Dans une nouvelle qui ravira tous ceux qui ont déjà souhaité que leur système immunitaire ait un « mode rage », des scientifiques ont trouvé un moyen de suralimenter les cellules tueuses naturelles (NK) pour qu'elles s'attaquent aux cancers agressifs. Des chercheurs de l'Institut du cancer Rosalind & Morris Goodman de l'Université McGill, de connivence avec l'Institut de recherche du Centre universitaire de santé McGill, ont découvert que le blocage de deux protéines spécifiques rend ces cellules immunitaires déjà redoutables encore plus enthousiastes à l'idée de détruire les tumeurs.
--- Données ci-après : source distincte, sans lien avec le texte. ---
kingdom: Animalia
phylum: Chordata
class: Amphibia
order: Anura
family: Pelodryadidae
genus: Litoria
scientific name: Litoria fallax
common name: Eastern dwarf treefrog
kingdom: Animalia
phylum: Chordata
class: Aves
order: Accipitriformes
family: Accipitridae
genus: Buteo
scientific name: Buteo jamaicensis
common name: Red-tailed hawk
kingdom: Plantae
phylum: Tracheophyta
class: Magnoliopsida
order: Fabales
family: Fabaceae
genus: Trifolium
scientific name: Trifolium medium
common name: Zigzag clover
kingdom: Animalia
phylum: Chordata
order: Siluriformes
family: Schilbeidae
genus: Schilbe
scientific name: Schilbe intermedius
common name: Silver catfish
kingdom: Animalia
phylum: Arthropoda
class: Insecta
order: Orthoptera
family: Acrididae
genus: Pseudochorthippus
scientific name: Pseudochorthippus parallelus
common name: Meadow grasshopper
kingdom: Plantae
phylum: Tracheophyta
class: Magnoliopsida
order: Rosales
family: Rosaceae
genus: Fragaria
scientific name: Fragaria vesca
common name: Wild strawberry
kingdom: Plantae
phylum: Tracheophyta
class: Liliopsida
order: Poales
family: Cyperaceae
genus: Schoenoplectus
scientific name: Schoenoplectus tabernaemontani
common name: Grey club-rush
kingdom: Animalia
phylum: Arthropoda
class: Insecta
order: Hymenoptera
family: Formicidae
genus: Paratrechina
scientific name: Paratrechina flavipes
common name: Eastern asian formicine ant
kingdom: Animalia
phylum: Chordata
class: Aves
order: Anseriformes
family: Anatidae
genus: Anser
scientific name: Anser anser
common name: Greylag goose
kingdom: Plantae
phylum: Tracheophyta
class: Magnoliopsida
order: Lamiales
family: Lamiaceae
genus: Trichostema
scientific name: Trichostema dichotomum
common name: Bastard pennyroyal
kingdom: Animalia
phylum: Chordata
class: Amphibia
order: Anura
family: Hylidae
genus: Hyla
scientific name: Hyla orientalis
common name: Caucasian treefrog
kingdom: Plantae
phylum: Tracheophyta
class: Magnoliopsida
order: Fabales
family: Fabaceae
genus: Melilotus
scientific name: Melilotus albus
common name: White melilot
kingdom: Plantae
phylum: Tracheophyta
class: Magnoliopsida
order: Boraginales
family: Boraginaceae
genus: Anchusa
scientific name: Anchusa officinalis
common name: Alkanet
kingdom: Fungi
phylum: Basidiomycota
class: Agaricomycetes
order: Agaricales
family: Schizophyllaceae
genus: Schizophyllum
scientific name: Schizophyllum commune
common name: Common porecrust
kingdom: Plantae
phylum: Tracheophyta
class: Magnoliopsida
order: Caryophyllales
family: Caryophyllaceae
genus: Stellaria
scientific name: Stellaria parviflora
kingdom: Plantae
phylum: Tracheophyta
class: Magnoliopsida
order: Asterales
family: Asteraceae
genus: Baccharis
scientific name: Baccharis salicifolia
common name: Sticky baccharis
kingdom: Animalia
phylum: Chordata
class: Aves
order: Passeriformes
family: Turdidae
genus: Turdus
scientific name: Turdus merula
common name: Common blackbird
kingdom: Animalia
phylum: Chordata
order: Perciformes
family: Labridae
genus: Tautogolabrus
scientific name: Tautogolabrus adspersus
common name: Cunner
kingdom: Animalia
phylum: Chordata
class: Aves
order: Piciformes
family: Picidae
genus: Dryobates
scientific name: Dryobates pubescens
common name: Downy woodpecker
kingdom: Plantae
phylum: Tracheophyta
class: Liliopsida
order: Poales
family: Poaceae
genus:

Dans des études précliniques, ces cellules NK turbochargées ont réussi à tuer des cellules cancéreuses humaines de leucémie, de glioblastome, de cancer du rein et de cancer du sein triple négatif. Elles ont également considérablement ralenti la croissance tumorale chez des modèles animaux. « Cette approche est particulièrement prometteuse pour les patients qui ont actuellement très peu d'options, lorsque les traitements standard ont échoué », a déclaré l'auteur principal Michel L. Tremblay, professeur émérite James McGill, avec le genre de litote qui suggère qu'il a vu beaucoup de traitements échouer.

Contrairement aux immunothérapies plus tape-à-l'œil qui modifient génétiquement les cellules immunitaires de façon permanente – ce qui est efficace mais à peu près aussi réversible qu'un tatouage – cette nouvelle méthode utilise des médicaments à petites molécules pour stimuler temporairement l'activité des cellules NK. Les changements sont réversibles, offrant une forme d'immunothérapie plus sûre et plus contrôlable. Parce que qui ne veut pas avoir la possibilité de rappeler les chiens d'attaque ?

Les cellules NK proviennent de sang de cordon ombilical donné, qui a été isolé, cultivé et stocké par des scientifiques du Laboratoire de thérapie cellulaire, dirigé par Pierre Laneuville et Linda Peltier à l'Institut de recherche du Centre universitaire de santé McGill. Cela signifie qu'elles peuvent être prêtes à être utilisées immédiatement, contrairement aux thérapies existantes qui nécessitent de personnaliser les propres cellules de chaque patient – un processus qui prend des semaines et coûte plus cher qu'une petite voiture. « Cette approche rendra l'immunothérapie au Centre universitaire de santé McGill plus rapide, plus sûre et plus abordable », a ajouté la chercheuse Chu-Han Feng, qui n'est clairement pas fan des personnalisations compliquées.

L'équipe espère tester la thérapie lors d'essais cliniques sur l'homme, peut-être en ciblant la leucémie myéloïde aiguë, un cancer du sang agressif avec des options de traitement limitées. Les essais attendent actuellement un financement et une approbation réglementaire – les deux plus grands tueurs d'ambiance de la recherche médicale.

L'étude, « L'inhibition de PTPN1/PTPN2 améliore la thérapie anticancéreuse par cellules NK en renforçant l'IL-2 et en atténuant la réponse au TGF-β1 », a été publiée dans EMBO Reports en avril 2026. Le financement provenait d'un consortium de fondations et d'agences gouvernementales, ainsi que des mères qui ont volontairement donné le sang de cordon – parce que parfois les vrais héros sont ceux qui vous fournissent les matières premières.